Getting the Rotors Running

After several weeks off nothing happening, then hitting problems with the filtering i’ve finally found sometime to get some work done on my project. This week I have been getting the rotors running, which is surprisingly simple no that I know how it all works.

With my project being based on an Arduino Nano processor I was able to use the Servo Library, although this is mainly aimed at controlling servo’s it also works for ESC’s. This allows me to comunicate to the servo’s using a simplified interface, not having to worry about the interrupts, and timing cycles. This does come at the cost of code size ad run speed, but if this becomes a problem I can always go back and take another look at it.

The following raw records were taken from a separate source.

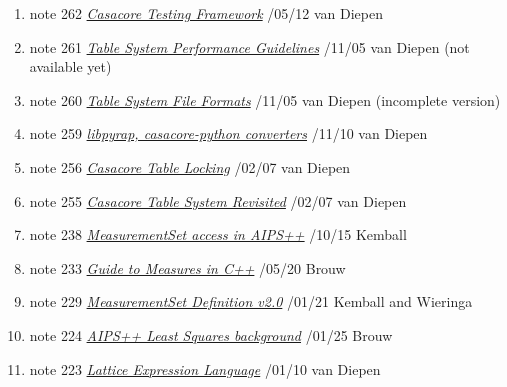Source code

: %

\begin{enumerate}

\item
note 262
\href{262.html}{\textit{Casacore Testing Framework}}
/05/12 van Diepen

\item
note 261
\href{261.html}{\textit{Table System Performance Guidelines}}
/11/05 van Diepen (not available yet)

\item
note 260
\href{260.html}{\textit{Table System File Formats}}
/11/05 van Diepen (incomplete version)

\item
note 259
\href{259.html}{\textit{libpyrap, casacore-python converters}}
/11/10 van Diepen

\item
note 256
\href{256.html}{\textit{Casacore Table Locking}}
/02/07 van Diepen

\item
note 255
\href{255.html}{\textit{Casacore Table System Revisited}}
/02/07 van Diepen

\item
note 238
\href{238.html}{\textit{MeasurementSet access in AIPS++}}
/10/15 Kemball

\item
note 233
\href{233.html}{\textit{Guide to Measures in C++}}
/05/20 Brouw

\item
note 229
\href{229.html}{\textit{MeasurementSet Definition v2.0}}
/01/21 Kemball and Wieringa

\item
note 224
\href{224.html}{\textit{AIPS++ Least Squares background}}
/01/25 Brouw

\item
note 223
\href{223.html}{\textit{Lattice Expression Language}}
/01/10 van Diepen


\end{enumerate}

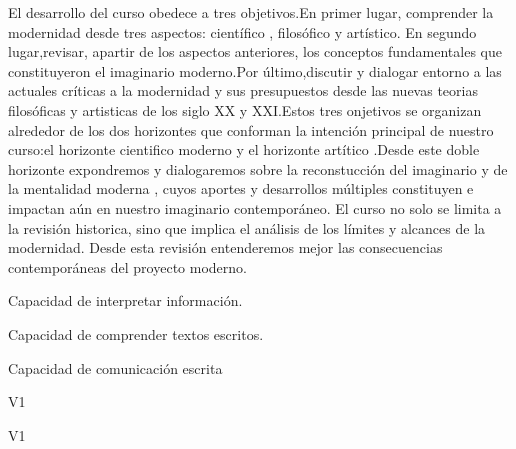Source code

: \begin{syllabus}


\begin{justification}
El desarrollo del curso obedece a tres objetivos.En primer lugar, comprender la modernidad desde tres aspectos: científico , filosófico y artístico.
En segundo lugar,revisar, apartir de los aspectos anteriores, los conceptos fundamentales que constituyeron el imaginario moderno.Por último,discutir y 
dialogar entorno a las actuales críticas a la modernidad y sus presupuestos desde las nuevas teorias filosóficas y artisticas de los siglo XX y XXI.Estos
tres onjetivos se organizan alrededor de los dos horizontes que conforman la intención principal de nuestro curso:el horizonte cientifico moderno y el horizonte
artítico .Desde este doble horizonte expondremos y dialogaremos sobre la reconstucción del imaginario y de la mentalidad moderna , cuyos aportes y desarrollos 
múltiples constituyen e impactan aún en nuestro imaginario contemporáneo. El curso no solo se limita a la revisión historica, sino que implica el análisis de los
límites y alcances de la modernidad. Desde esta revisión entenderemos mejor las consecuencias contemporáneas del proyecto moderno.

\end{justification}

\begin{goals}
\item Capacidad de interpretar información.
\item Capacidad de comprender textos escritos.
\item Capacidad de comunicación escrita
\end{goals}

\begin{outcomes}{V1}
    \item {} %
    \item {} %
    \item {} %
    \item {} %
\end{outcomes}

\begin{competences}{V1}
    \item {}
    \item {}
    \item {}
    \item {}
\end{competences}


\end{syllabus}
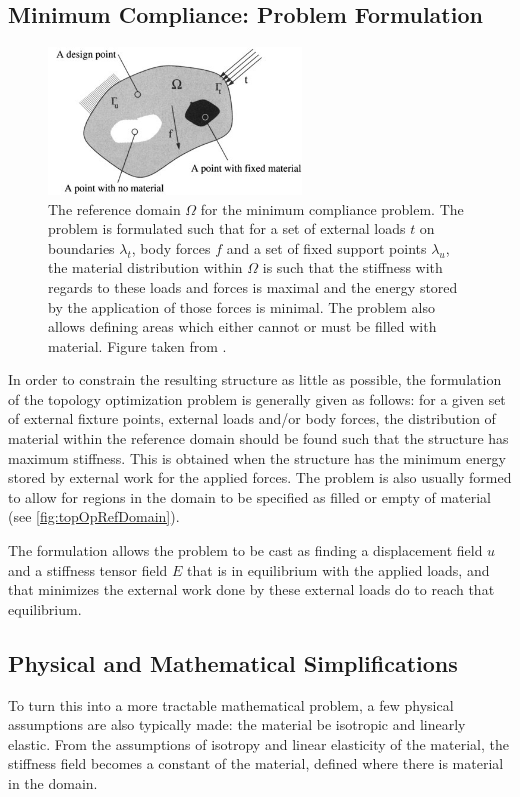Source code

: \subsection{Minimum Compliance: Problem Formulation}
\label{subsec:TopOpTheory}
\begin{figure}
\centering
\includegraphics[width=0.6\textwidth]{Pictures/TopOp/design_domain.png}
\caption{The reference domain $\Omega$ for the minimum compliance problem. The problem is formulated such that for a set of external loads $t$ on boundaries $\lambda_t$, body forces $f$ and a set of fixed support points $\lambda_u$, the material distribution within $\Omega$ is such that the stiffness with regards to these loads and forces is maximal and the energy stored by the application of those forces is minimal. The problem also allows defining areas which either cannot or must be filled with material. Figure taken from \cite{bendsoe2003topology}.}
\label{fig:topOpRefDomain}
\end{figure}
In order to constrain the resulting structure as little as possible, the formulation of the topology optimization problem is generally given as follows: for a given set of external fixture points, external loads and/or body forces, the distribution of material within the reference domain should be found such that the structure has maximum stiffness. This is obtained when the structure has the minimum energy stored by external work for the applied forces. The problem is also usually formed to allow for regions in the domain to be specified as filled or empty of material (see \autoref{fig:topOpRefDomain}). 

The formulation allows the problem to be cast as finding a displacement field $u$ and a stiffness tensor field $E$ that is in equilibrium with the applied loads, and that minimizes the external work done by these external loads do to reach that equilibrium. 

\subsection{Physical and Mathematical Simplifications}
To turn this into a more tractable mathematical problem, a few physical assumptions are also typically made: the material be isotropic and linearly elastic. From the assumptions of isotropy and linear elasticity of the material, the stiffness field becomes a constant of the material, defined where there is material in the domain.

The code I created uses 3 main functions, with another one for testing, these functions are:

initRotor - This function initiales the servos, and sets an initial value off zero.
rotorSet - This function takes the 4 integer values representing the rotor speeds and sets each off the rotors to them.
rotorStop - This is used to stop the rotors, I may remove this function but has been useful in testing when it all goes wrong.
rotorTest - This has been mainly used for testing, running each rotor up for a short period of time individually before starting the next, again this will probably be removed from the final code .

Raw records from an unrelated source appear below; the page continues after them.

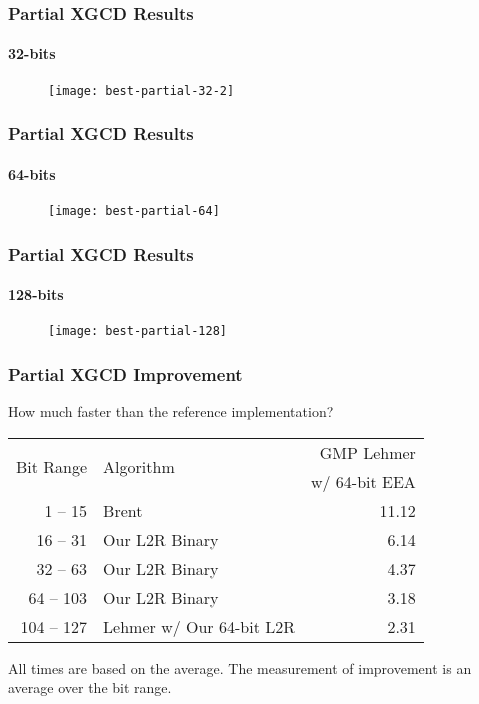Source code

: \documentclass{beamer}
\newcommand{\smallfont}{\fontsize{6pt}{7.2}\selectfont}
\begin{document}
\begin{frame}
\frametitle{Partial XGCD Results}
\framesubtitle{32-bits}
\begin{figure}
\texttt{[image: best-partial-32-2]}
\end{figure}
\end{frame}
\begin{frame}
\frametitle{Partial XGCD Results}
\framesubtitle{64-bits}
\begin{figure}
\texttt{[image: best-partial-64]}
\end{figure}
\end{frame}
\begin{frame}
\frametitle{Partial XGCD Results}
\framesubtitle{128-bits}
\begin{figure}
\texttt{[image: best-partial-128]}
\end{figure}
\end{frame}

\begin{frame}
\frametitle{Partial XGCD Improvement}
How much faster than the reference implementation?
\begin{table}
\centering
\begin{tabular}{ | r | l | r | }
\hline
\multirow{2}{*}{Bit Range} & \multirow{2}{*}{Algorithm} & GMP Lehmer \\
& & w/ 64-bit EEA \\
\hline
1 -- 15 & Brent & 11.12 \\
16 -- 31 & Our L2R Binary & 6.14 \\
32 -- 63 & Our L2R Binary & 4.37 \\
64 -- 103 & Our L2R Binary & 3.18 \\
104 -- 127 & Lehmer w/ Our 64-bit L2R & 2.31 \\
\hline
\end{tabular}
\end{table}

\bigskip
\smallfont
All times are based on the average.  The measurement of improvement is an average over the bit range.

\end{frame}
\end{document}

The code is shown here, although its very simple

//the code to control the rotor speeds
#include 	Servo.h;

Servo rotor1;
Servo rotor2;
Servo rotor3;
Servo rotor4;

void initRotor() {
	//attach the servos, to stop them from beeping
	rotor1.attach(3);
	rotor2.attach(5);
	rotor3.attach(6);
	rotor4.attach(10);
	//This will then set all the rotors to zero rotorSet(0, 0, 0, 0);
}
void rotorSet(int speed1, int speed2, int speed3, int speed4) {
	//speed values must be given as 0-1000, to update power
	rotor1.writeMicroseconds(speed1 + 1000);
	rotor2.writeMicroseconds(speed2 + 1000);
	rotor3.writeMicroseconds(speed3 + 1000);
	rotor4.writeMicroseconds(speed4 + 1000);
}

void rotorStop() {
	//this function stops al the rotors
	rotor1.writeMicroseconds(700);
	rotor2.writeMicroseconds(700);
	rotor3.writeMicroseconds(700);
	rotor4.writeMicroseconds(700);
}

The code is mainly driven by the writeMicroseconds operation off the servo object, this allows for the updating off the servo pulse width, which is normally defined as between 1000 and 2000 Micro Seconds, representing the minimum and maximum output respectively from the ESC that they will drive. The reason that the stop function uses the lower value off 700, is to ensure that it falls outside the tolerances off the ESC timing preventing any movement from the rotors.

These 4 functions provide all the required functionality that my quad rotor will need for this project. The big tasks that I hope to get done in the next week include the filtering, and the PID control so I should soon have this quad rotor off the ground.